Questions sur le suicide
Questions sur le suicide
Le suicide peut-il être d’origine génétique ?
Cette question est régulièrement posée par les participants aux groupes d’entraide et de soutien.
La réponse est clairement « non ».
Le suicide est un « fait social total » (Marcel Mauss) aux multiples entrées : sociales, épidémiologiques, médicales, psychologiques, pédagogiques, culturelles, morales ethnologiques …Aucun de ces domaines ne peut prétendre expliquer le fait suicide à lui tout seul. Pour mieux comprendre le suicide, Jennifer White nous propose un modèle écologique, c’est à dire un cadre d’analyse qui tient compte de ce qui se passe à la fois chez une personne ou un groupe d’individus ainsi que dans leur environnement. Ce cadre d’analyse évoque quatre types de facteurs :
- Les facteurs de protection sont les conditions qui réduisent l’impact des facteurs de risque c’est à dire :
- Les facteurs prédisposant qui tiennent à l’histoire de vie de la personne et à l’ensemble des causes la fragilisant.
- Les facteurs contribuant qui sont les comportements ou les événements qui accentuent le risque existant.
- Les facteurs précipitant qui servent de déclencheur lorsqu’une personne est vulnérable : échecs, humiliations, rejets etc...
Le suicide intervient au terme d’un processus au sein duquel ces facteurs interagissent. C’est pourquoi ce processus peut à tout moment être interrompu.
Si j’avais été là, il ou elle ne l’aurait pas fait, mais « on » me dit qu’il aurait recommencé …
Oui …ou … Non.
Certaines personnes empêchées de passer à l’acte à un moment de la crise n’ont jamais réédité. D’autres ont renouvelé leur geste et l’ont fait aboutir. Ce constat peut être crucifiant pour les parents qui se reprocheront de ne pas avoir été présents au bon moment « Nous n’avons pas fait tout ce que nous pouvions »et génère la plus part du temps une culpabilité destructrice.
Pour collaborer au processus de deuil il est important de faire face à la réalité : « Oui, en effet si j’avais été présent, ou, j’aurais pu être présent ce jour-là » et d’accepter que l’amour puisse être impuissance ; accepter ses limites et celles de la situation passée.
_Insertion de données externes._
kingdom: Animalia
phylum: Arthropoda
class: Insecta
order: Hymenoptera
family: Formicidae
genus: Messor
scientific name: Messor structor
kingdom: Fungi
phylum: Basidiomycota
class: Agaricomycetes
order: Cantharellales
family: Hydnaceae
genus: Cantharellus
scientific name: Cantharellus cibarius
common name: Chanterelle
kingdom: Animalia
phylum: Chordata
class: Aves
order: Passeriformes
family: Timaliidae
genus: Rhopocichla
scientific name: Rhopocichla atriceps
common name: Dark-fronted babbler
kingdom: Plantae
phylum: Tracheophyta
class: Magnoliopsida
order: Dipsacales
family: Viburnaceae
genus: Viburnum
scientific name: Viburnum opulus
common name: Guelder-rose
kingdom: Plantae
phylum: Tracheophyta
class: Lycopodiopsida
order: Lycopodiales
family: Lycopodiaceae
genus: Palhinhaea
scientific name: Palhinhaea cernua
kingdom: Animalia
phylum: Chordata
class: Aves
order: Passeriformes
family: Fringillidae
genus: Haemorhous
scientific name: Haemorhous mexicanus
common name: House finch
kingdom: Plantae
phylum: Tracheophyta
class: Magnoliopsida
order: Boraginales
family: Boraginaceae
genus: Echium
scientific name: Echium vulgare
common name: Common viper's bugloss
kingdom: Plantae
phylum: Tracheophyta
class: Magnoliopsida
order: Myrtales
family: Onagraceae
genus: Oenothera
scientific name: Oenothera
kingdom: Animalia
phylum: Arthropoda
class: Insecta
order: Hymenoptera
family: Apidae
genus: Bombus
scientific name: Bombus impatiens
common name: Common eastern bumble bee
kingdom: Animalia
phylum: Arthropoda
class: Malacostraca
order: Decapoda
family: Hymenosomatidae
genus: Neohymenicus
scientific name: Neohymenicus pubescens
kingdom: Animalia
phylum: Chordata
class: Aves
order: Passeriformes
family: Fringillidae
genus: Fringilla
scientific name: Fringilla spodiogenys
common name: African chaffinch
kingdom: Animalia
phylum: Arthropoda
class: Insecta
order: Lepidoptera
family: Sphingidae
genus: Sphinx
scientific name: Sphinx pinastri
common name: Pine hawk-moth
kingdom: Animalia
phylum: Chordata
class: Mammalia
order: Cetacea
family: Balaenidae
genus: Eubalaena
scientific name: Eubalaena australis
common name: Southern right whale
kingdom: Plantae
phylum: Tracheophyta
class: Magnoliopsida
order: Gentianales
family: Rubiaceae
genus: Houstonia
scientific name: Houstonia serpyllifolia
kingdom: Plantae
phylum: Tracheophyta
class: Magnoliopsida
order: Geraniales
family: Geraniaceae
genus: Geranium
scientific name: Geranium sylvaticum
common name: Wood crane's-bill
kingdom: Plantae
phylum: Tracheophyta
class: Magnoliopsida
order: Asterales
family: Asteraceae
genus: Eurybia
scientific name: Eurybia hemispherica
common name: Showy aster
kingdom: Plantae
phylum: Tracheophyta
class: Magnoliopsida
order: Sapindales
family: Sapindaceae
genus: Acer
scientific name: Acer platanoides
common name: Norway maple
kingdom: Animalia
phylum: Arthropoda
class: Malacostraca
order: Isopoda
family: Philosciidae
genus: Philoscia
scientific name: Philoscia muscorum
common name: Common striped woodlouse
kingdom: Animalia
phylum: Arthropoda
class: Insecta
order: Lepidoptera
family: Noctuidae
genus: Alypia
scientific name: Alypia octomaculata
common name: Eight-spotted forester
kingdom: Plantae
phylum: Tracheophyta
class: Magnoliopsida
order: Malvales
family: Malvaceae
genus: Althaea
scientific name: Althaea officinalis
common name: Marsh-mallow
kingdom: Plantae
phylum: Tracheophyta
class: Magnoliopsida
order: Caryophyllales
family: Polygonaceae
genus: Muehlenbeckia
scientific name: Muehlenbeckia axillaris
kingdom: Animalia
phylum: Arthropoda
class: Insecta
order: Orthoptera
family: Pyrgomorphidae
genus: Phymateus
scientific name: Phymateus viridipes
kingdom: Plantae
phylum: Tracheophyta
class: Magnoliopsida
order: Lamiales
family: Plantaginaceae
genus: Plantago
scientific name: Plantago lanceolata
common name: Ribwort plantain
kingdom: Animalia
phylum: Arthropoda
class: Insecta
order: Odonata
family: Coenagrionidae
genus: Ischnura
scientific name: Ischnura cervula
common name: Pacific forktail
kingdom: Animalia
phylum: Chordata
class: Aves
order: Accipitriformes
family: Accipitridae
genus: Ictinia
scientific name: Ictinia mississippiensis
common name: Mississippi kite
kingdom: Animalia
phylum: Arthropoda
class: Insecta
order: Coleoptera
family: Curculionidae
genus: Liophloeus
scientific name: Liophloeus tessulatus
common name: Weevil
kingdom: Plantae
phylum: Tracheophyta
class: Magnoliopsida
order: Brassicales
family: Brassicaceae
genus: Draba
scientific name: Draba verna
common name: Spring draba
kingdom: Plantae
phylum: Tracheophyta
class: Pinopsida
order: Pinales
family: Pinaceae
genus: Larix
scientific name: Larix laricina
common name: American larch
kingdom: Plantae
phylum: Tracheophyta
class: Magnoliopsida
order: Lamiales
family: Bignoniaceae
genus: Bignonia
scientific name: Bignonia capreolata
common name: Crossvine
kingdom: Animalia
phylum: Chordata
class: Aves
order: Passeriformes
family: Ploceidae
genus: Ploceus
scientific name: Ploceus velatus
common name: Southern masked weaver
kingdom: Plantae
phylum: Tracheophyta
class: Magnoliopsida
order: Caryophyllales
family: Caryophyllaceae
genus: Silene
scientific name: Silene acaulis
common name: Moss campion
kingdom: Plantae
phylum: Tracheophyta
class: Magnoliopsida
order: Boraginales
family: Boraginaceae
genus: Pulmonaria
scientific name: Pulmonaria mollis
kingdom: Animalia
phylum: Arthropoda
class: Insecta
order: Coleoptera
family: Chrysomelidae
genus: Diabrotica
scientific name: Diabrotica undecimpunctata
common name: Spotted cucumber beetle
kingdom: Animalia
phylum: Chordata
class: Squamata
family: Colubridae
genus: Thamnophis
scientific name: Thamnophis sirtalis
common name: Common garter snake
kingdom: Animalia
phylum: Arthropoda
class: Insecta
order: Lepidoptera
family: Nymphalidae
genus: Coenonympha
C’était son choix, je le respecte
Si le suicide est la seule solution pour en finir avec la souffrance vécue par la personne, peut-on dire qu’il procède d’un choix ? Le choix suppose une alternative.
Courage ou lâcheté
Les jugements de valeur n’ont pas leur place dans le regard porté sur le suicide. C’est une histoire de souffrance, de désespoir, d’impuissance à vivre plus longtemps un état de souffrance personnelle. Au début de la crise suicidaire, la personne est en recherche de solutions pour « s’en sortir ». C’est l’absence de toute réponse à cette souffrance qui la conduit à envisager des scénarios suicidaires (scénarios de résolution de crise), puis à les ruminer jusqu’au passage à l’acte.
Acte impulsif ou acte prémédité
Au terme du processus suicidaire, la personne est prête à passer à l’acte.
- Il se peut qu’elle en soit empêchée et ne recommence jamais.
- Il se peut aussi que l’acte n’aboutisse pas et n’aie jamais de suites.
*Il se peut encore que la personne suicidaire n’ait pas anticipé de passer à l’acte ce jour-là et soit victime de ce que l’on appelle le « raptus suicidaire » ou « l’instant psychotique » ; moment précis où, passant à l’acte, elle ne s’appartient plus et agit comme en dehors d’elle-même. - Enfin, la personne peut avoir déterminé le moment et le lieu, être sur déterminée, maintenant soulagée de son angoisse : elle est certaine de sa solution et maîtrise les moyens de mise en œuvre.
Elle pourra apparaître étonnamment sereine aux yeux de ses proches lorsqu’ils se remémoreront la période précédant le passage à l’acte.
Faire le deuil de son proche
On ne fait pas le deuil d’une personne mais celui de la relation à cette personne. L’expression « faire le deuil de quelqu’un » équivaut à l’idée d’oublier la personne et c’est insupportable. En revanche, faire le deuil de la relation signifie que l’endeuillé-e s’engage dans un processus au cours duquel la relation avec l’aimé-e se transformera. C’est l’enjeu du travail de deuil, transformer la relation et donner mentalement une autre place à la personne physiquement disparue.